Imaging Assessment of G-protein-coupled Estrogen Receptor ActivationEPA Grant Number: R835169
Title: Imaging Assessment of G-protein-coupled Estrogen Receptor Activation
Investigators: Volz, David C.
Institution: University of South Carolina at Columbia
EPA Project Officer: Klieforth, Barbara I
Project Period: June 1, 2012 through May 31, 2015
Project Amount: $1,063,460
RFA: Developing High-Throughput Assays for Predictive Modeling of Reproductive and Developmental Toxicity Modulated Through the Endocrine System or Pertinent Pathways in Humans and Species Relevant to Ecological Risk Assessment (2011) RFA Text | Recipients Lists
Research Category: Computational Toxicology , Endocrine Disruptors , Health , Ecosystems , Safer Chemicals
The overall objective of this study is to develop a targeted in vivo imaging assay to screen and identify chemicals that exhibit aberrant G-protein-coupled estrogen receptor (GPER)-mediated developmental toxicity.
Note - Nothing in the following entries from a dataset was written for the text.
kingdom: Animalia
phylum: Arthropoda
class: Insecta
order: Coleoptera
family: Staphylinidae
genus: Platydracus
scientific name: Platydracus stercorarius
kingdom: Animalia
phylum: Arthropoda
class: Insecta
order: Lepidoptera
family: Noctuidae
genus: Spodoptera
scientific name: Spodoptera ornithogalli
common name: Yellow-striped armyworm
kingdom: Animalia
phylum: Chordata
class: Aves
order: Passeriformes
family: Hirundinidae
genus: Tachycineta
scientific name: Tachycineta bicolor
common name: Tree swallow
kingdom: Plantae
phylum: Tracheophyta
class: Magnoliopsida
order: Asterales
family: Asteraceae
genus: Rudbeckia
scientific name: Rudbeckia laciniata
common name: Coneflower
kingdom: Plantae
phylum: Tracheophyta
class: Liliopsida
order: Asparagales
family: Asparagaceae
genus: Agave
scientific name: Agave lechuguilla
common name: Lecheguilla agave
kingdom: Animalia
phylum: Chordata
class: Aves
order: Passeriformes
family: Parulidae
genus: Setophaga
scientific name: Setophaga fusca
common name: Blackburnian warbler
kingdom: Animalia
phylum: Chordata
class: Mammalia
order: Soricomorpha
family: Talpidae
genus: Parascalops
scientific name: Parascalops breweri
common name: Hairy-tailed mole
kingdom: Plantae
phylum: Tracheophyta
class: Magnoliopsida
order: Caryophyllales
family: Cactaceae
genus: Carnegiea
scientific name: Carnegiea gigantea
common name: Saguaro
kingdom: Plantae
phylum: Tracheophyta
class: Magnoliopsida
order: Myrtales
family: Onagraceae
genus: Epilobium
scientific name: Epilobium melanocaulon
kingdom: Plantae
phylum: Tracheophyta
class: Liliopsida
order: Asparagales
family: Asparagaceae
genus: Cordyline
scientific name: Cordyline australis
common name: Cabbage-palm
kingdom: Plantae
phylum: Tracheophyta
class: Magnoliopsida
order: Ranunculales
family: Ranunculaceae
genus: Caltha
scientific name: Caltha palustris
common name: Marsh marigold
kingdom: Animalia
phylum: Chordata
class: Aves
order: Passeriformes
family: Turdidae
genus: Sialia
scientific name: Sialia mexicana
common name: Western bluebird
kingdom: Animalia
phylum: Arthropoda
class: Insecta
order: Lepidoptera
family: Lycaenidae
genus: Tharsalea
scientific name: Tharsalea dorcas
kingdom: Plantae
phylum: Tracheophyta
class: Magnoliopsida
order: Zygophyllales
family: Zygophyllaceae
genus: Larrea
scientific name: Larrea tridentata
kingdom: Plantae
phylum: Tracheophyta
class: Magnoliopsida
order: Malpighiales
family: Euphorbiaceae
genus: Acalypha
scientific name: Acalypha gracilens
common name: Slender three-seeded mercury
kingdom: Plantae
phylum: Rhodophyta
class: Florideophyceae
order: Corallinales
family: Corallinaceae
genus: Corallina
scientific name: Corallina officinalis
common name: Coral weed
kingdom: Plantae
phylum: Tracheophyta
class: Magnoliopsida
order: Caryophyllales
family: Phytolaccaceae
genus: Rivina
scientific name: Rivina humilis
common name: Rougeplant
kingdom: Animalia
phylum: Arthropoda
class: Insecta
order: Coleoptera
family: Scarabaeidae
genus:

Using zebrafish as a model for vertebrate embryogenesis, recent findings from our laboratory show that (1) GPER is expressed as early as 1 hpf and localized to the brain and heart during embryogenesis; (2) continuous exposure to a selective GPER agonist (G-1) – but not a structurally similar selective GPER antagonist (G-15) – results in gross abnormalities and disruption of axial muscles; and (3) G-1-induced effects are blocked by co-exposure to G-15, suggesting that aberrant GPER activation alone is responsible for G-1-induced developmental toxicity. Therefore, our working hypothesis is that xenobiotic-induced activation of GPER results in targeted effects on the cardiovascular and/or nervous system, leading to indirect adverse effects on muscle development within zebrafish larvae.
First, we will develop a 96-well plate-based imaging assay to assess the potential impacts of reference GPER agonists on cardiac function, nervous system development, and muscle development within developing zebrafish. Following embryonic exposure to increasing concentrations of reference GPER agonists in the presence or absence of G-15, we will quantify heart rates within living 96-hpf fish and, using a high-content fixation and immunolabeling procedure, quantify structural alterations to the nervous system and musculature within fixed 96-hpf fish. In addition, we will screen EPA’s library of teratogenic ToxCast™ Phase-I chemicals in concentration-response format to (1) quantify functional effects on the heart; (2) quantify structural effects on the nervous system and musculature; and (3) identify whether developmental toxicity is mediated via aberrant GPER activation.
We expect to provide a targeted imaging assay that links chemical mechanism of toxicity to target organ effects and heart physiology within individual 96-hpf zebrafish. Importantly, with the utilization of selective, non-toxic agonists or antagonists for additional xenobiotic receptors, this assay can be easily adapted to identify other adverse outcome pathways (AOPs) during vertebrate embryogenesis. These results are consistent with and will have a positive impact on EPA’s mission, as abnormal ligand-induced GPER activation represents a potentially novel and understudied mechanism of toxicity for environmentally relevant chemicals that affect vertebrate embryo development. In addition, the proposed assay will enhance EPA’s existing ToxCast™ zebrafish embryo assays by (1) providing a complementary approach to evaluate targeted effects on organogenesis and physiology and (2) improving classification of chemicals by toxicologically relevant AOPs.